Thanks for the feedback! I'm working through these, but just a quick update on a couple things:
I think there is one issue with the "Chunk Size", available in RAID 0 and RAID 5. The size reported is 512K, but the json contains 512.
No problem - fixing this by keeping the original field a string and adding a chunk_size_num
field that only contains the integer.
The "Events" field in query mode for 0.9 metadata contains values like "0.13", which is converted to 0 in the json. I think the events were encoded into major.minor event counts in the 0.9 metadata format. I suggest to detect these and output them as floats, while keeping integers for everything else.
I think I will need to parse this out a bit more, then. The problem with converting this to a float is that numbers like 0.10
will turn into 0.1
. I'll probably detect if there is a dot and then separate out the integers into their own fields or something like that.
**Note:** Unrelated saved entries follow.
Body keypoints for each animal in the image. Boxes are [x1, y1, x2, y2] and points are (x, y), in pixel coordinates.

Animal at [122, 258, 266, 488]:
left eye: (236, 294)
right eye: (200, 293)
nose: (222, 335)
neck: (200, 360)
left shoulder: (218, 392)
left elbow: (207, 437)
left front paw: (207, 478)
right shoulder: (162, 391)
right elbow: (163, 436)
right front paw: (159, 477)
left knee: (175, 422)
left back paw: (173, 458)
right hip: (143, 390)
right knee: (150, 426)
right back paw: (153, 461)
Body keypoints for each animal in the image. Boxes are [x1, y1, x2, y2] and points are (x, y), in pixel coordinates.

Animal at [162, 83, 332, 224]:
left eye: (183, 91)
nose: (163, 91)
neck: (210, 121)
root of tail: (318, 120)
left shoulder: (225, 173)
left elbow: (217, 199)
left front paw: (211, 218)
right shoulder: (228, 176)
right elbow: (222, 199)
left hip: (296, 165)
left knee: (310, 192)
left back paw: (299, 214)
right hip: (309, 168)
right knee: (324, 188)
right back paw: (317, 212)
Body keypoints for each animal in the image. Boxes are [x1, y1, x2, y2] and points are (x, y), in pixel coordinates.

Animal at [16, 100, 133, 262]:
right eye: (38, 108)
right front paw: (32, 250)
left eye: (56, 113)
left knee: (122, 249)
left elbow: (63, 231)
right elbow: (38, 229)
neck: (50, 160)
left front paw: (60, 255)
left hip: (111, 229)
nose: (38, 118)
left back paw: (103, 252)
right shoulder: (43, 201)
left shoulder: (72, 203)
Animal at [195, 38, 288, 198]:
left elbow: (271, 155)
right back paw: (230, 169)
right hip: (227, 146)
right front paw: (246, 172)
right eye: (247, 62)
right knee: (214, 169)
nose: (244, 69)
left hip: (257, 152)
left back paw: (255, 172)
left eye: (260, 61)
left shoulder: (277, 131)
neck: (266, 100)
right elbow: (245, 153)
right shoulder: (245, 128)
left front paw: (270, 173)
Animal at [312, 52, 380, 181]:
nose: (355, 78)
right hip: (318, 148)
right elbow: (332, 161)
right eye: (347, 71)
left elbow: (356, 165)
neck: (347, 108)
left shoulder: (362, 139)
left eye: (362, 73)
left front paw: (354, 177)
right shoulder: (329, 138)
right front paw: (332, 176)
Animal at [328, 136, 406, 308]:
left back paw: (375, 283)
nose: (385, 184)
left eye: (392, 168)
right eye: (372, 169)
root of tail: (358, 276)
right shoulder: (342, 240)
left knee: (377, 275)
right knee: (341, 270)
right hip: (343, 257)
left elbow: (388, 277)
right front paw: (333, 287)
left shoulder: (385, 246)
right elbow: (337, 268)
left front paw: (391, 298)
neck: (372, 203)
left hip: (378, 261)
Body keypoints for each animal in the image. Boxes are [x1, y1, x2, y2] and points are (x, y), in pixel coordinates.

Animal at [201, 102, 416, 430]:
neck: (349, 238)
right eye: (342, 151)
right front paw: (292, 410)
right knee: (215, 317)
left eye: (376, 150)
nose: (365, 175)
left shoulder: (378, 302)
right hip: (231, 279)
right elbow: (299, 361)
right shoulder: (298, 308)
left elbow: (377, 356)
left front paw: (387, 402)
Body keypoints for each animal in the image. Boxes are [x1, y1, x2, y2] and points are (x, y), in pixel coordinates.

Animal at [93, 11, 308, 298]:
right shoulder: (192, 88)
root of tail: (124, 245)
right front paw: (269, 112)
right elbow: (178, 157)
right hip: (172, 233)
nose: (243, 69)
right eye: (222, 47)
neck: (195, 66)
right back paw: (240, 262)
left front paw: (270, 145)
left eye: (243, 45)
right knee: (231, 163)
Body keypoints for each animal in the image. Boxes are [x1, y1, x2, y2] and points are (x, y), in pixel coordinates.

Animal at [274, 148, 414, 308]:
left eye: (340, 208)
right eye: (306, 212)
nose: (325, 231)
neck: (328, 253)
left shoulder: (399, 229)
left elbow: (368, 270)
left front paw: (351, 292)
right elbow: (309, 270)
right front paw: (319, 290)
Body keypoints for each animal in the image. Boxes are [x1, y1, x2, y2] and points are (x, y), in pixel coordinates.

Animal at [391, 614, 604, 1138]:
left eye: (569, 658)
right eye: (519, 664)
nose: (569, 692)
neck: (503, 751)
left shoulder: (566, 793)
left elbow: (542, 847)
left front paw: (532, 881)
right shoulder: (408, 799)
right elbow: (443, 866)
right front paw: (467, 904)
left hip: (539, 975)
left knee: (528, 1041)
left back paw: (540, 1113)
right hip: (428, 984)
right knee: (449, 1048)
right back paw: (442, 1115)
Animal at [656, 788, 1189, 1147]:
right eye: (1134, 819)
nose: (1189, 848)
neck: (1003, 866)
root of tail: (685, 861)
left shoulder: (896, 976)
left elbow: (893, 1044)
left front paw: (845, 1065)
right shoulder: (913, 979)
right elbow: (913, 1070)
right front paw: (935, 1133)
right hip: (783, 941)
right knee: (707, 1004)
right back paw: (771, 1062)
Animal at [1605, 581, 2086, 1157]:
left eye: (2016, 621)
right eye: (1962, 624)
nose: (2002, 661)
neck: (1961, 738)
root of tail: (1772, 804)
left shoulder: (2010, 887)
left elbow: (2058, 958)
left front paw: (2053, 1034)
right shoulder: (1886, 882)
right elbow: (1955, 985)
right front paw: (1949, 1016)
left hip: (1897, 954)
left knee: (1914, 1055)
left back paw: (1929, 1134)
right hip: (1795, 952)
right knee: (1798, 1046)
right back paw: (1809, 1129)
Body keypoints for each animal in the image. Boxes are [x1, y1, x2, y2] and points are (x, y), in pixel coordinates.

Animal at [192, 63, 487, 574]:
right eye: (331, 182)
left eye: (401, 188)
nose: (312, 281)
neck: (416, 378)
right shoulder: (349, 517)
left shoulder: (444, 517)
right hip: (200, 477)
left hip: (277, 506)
Ok - the latest version in dev
is ready to test. I was able to incorporate many of your ideas. I was able to pull out a few more fields and fix some of the tables in the new examples. I didn't bother converting fields for indexed key-names, like unit[0]
. If you find any important ones let me know and I can build a quick function to grab some of those. Thanks for testing!
I tested your latest version. It is looking very good to me now, it now gets all values I care for and some more.
Thank you for implementing this parser.
Released in v1.21.0 available via pip. Binaries coming soon.